-- What you will do --
When you transcribe the listing that follows, keep every line exact and omit the pictures.

-- Excerpted data --

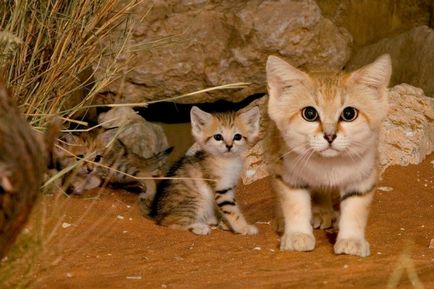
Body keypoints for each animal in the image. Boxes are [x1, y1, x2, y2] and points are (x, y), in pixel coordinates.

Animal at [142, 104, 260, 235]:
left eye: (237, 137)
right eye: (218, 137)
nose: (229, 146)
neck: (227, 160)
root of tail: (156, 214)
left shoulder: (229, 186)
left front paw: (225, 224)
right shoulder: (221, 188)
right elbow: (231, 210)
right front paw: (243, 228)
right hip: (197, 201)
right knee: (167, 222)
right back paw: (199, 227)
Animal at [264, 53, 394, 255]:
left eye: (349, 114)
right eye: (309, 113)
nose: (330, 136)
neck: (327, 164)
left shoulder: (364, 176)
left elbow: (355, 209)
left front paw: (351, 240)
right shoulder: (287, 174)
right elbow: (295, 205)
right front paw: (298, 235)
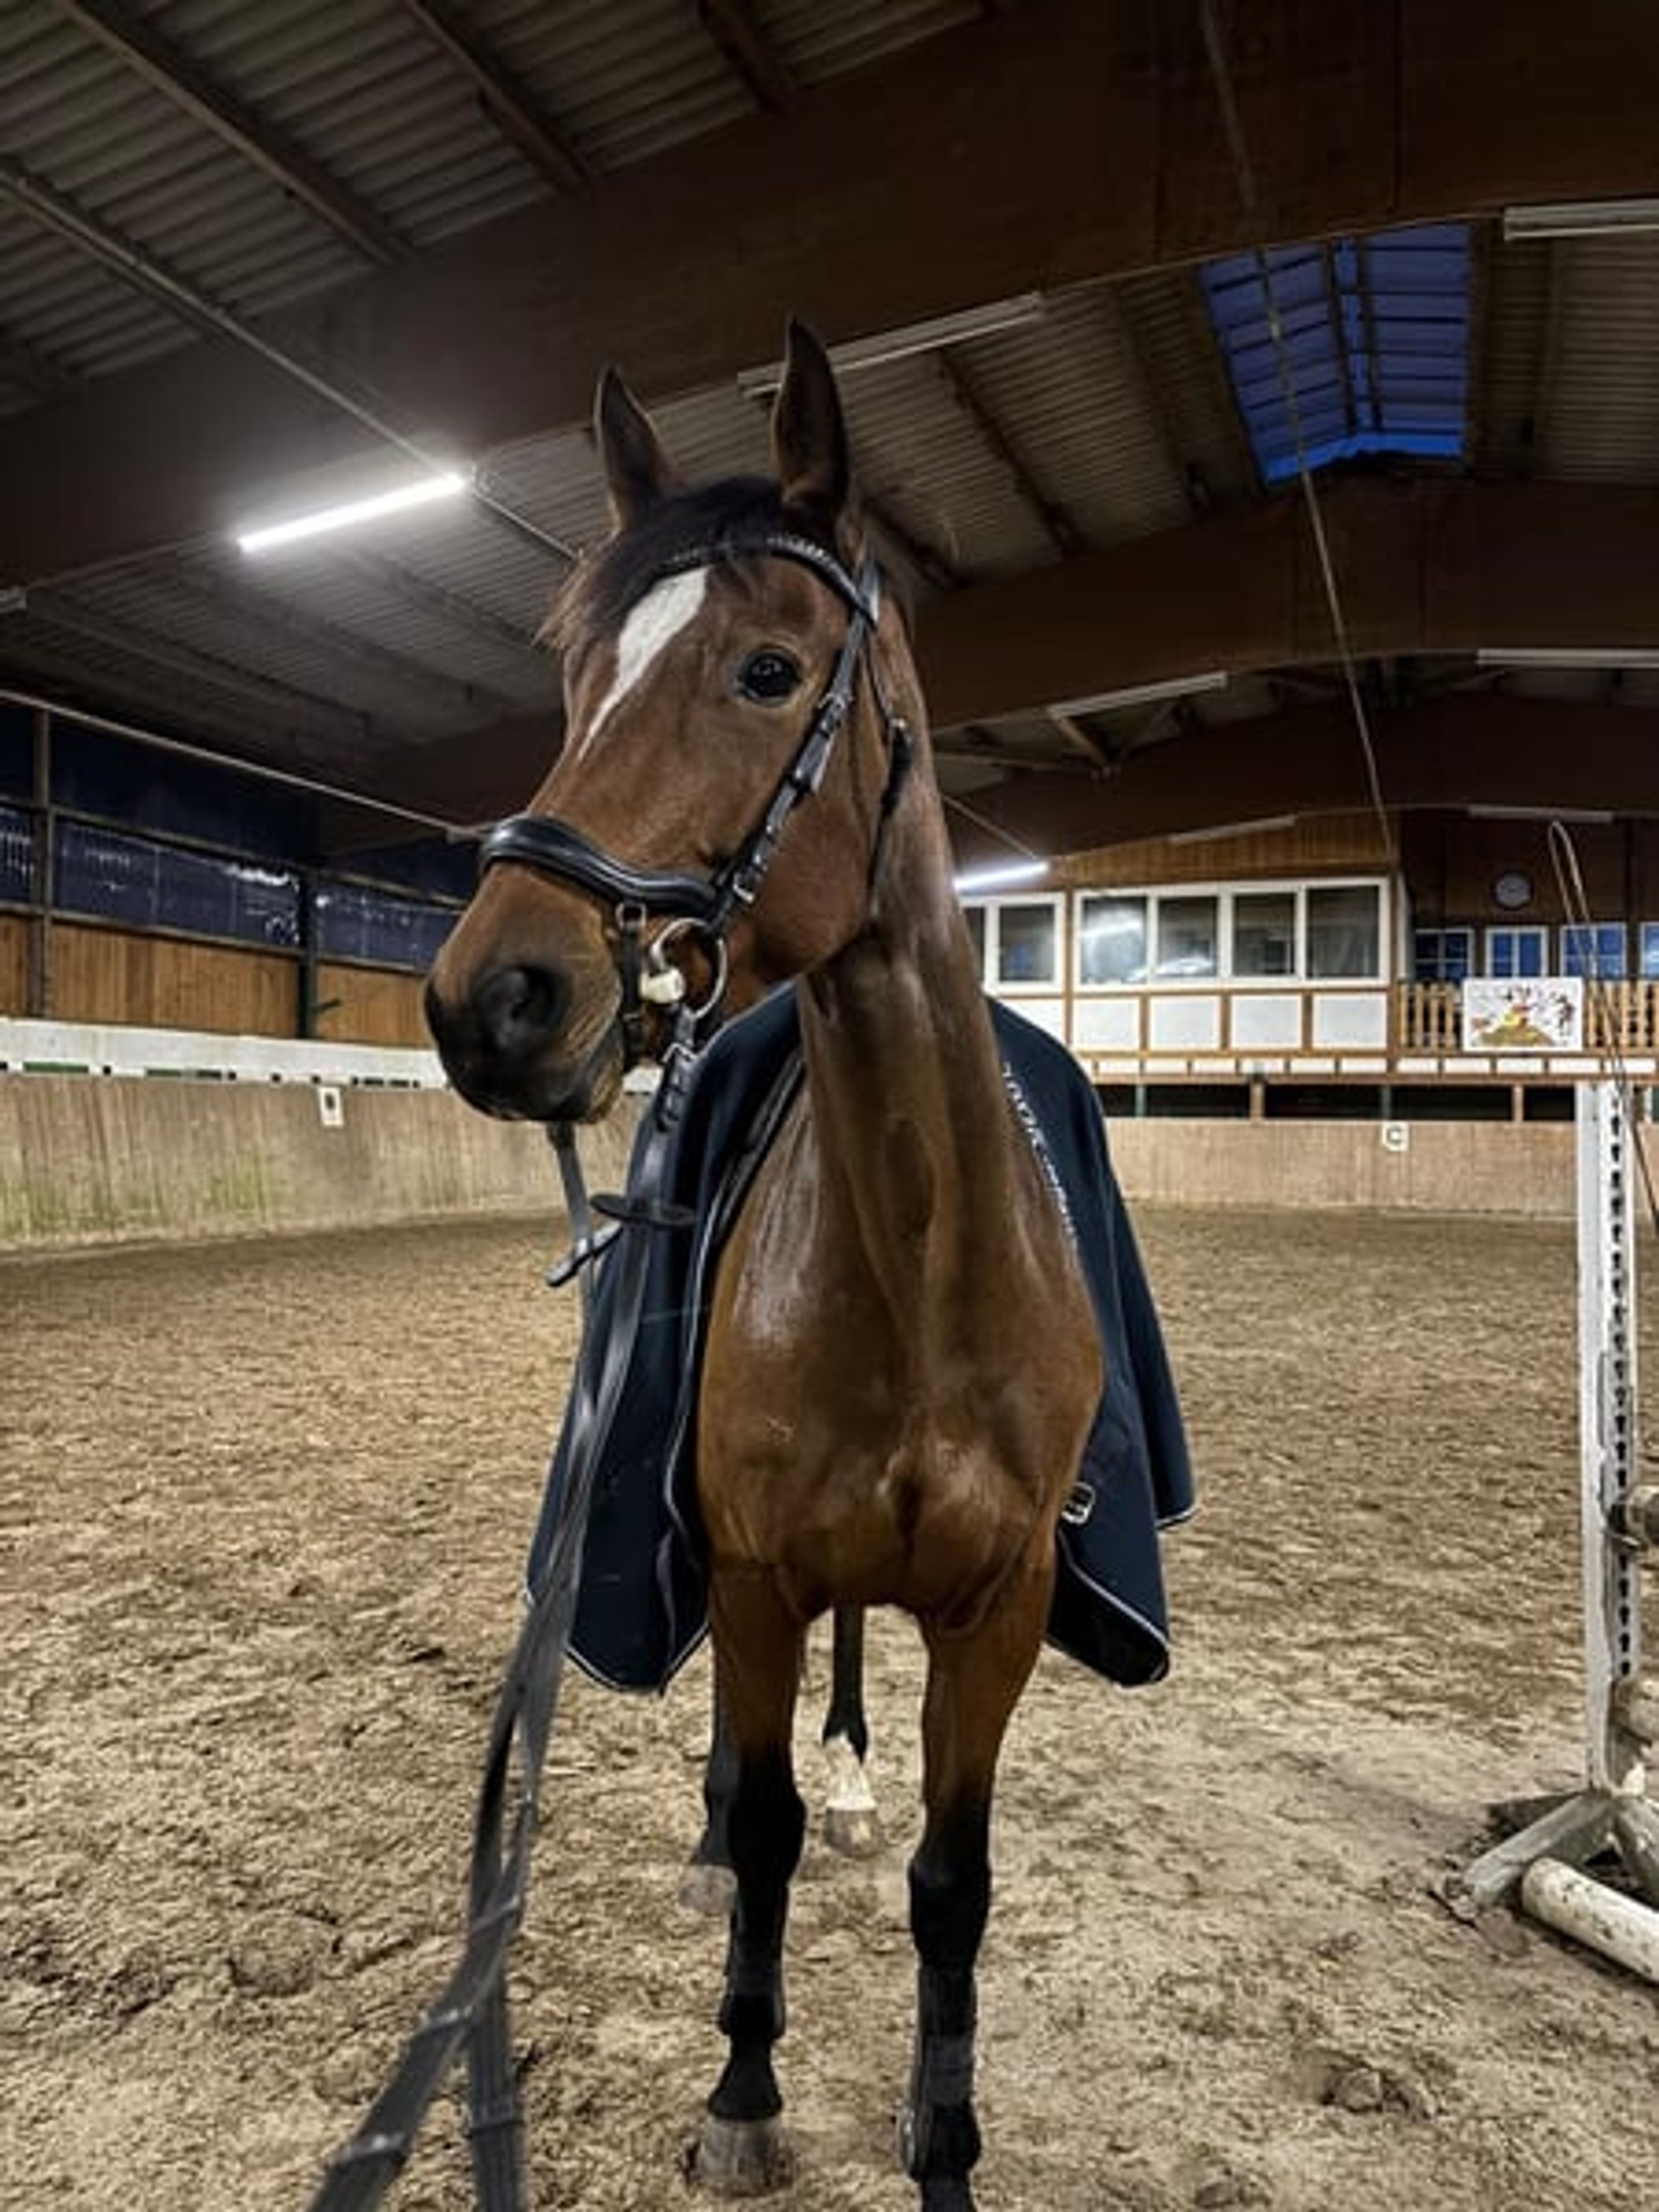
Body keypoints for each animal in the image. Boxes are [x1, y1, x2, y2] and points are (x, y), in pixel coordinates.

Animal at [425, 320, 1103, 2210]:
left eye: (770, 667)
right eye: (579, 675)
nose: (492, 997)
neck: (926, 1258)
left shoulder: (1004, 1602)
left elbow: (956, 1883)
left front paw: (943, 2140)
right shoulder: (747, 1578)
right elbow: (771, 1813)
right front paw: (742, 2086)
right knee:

-- Exercise result --
Body keypoints for each animal in the image. Boxes are [x1, y1, x2, y2] and points are (x, y), in pixel coordinates.

Animal at [142, 104, 260, 235]:
left eye: (237, 137)
right eye: (218, 137)
nose: (229, 146)
neck: (227, 160)
root of tail: (156, 214)
left shoulder: (229, 186)
left front paw: (225, 224)
right shoulder: (221, 188)
right elbow: (231, 210)
right front paw: (243, 228)
right hip: (197, 201)
right knee: (167, 222)
right back paw: (199, 227)
Animal at [264, 53, 394, 255]:
left eye: (349, 114)
right eye: (309, 113)
nose: (330, 136)
neck: (327, 164)
left shoulder: (364, 176)
left elbow: (355, 209)
left front paw: (351, 240)
right shoulder: (287, 174)
right elbow: (295, 205)
right front paw: (298, 235)
Body keypoints for each animal in the image. Boxes are [x1, y1, x2, y2] and points are (x, y), in pixel coordinates.

Animal at [425, 320, 1103, 2210]:
left eye: (770, 667)
right eye: (579, 675)
nose: (492, 997)
neck: (926, 1258)
left shoulder: (1004, 1602)
left elbow: (956, 1883)
left front paw: (943, 2140)
right shoulder: (747, 1578)
right elbow: (771, 1813)
right front paw: (742, 2086)
right knee:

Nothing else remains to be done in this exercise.